VISP: Volatility Informed Stochastic Projection for Adaptive Regularization
This addresses overfitting for deep learning practitioners, offering an incremental improvement over existing regularization techniques.
The paper tackles overfitting in deep neural networks by proposing VISP, an adaptive regularization method that uses gradient volatility to guide stochastic noise injection, resulting in improved generalization performance on datasets like MNIST, CIFAR-10, and SVHN over baseline models and fixed-noise alternatives.
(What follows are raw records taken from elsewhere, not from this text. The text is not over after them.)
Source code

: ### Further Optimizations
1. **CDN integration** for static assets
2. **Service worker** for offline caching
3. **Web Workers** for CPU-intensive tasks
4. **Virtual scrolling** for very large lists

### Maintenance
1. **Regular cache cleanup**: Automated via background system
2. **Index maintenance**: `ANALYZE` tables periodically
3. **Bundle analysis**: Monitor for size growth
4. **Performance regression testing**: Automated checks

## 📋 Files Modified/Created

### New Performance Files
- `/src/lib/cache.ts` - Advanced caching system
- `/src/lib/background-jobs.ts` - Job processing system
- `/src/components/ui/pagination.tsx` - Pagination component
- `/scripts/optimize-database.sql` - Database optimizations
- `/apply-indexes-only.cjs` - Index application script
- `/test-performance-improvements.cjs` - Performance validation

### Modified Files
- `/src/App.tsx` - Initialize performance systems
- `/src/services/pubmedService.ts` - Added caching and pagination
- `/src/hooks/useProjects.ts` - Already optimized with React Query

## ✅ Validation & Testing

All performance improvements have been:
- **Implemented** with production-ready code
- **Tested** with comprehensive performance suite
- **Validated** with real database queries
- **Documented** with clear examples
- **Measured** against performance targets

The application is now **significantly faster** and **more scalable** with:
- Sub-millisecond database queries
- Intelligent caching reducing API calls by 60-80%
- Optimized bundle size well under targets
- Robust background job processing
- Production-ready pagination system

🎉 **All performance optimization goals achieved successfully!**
We propose VISP: Volatility Informed Stochastic Projection, an adaptive regularization method that leverages gradient volatility to guide stochastic noise injection in deep neural networks. Unlike conventional techniques that apply uniform noise or fixed dropout rates, VISP dynamically computes volatility from gradient statistics and uses it to scale a stochastic projection matrix. This mechanism selectively regularizes inputs and hidden nodes that exhibit higher gradient volatility while preserving stable representations, thereby mitigating overfitting. Extensive experiments on MNIST, CIFAR-10, and SVHN demonstrate that VISP consistently improves generalization performance over baseline models and fixed-noise alternatives. In addition, detailed analyses of the evolution of volatility, the spectral properties of the projection matrix, and activation distributions reveal that VISP not only stabilizes the internal dynamics of the network but also fosters a more robust feature representation.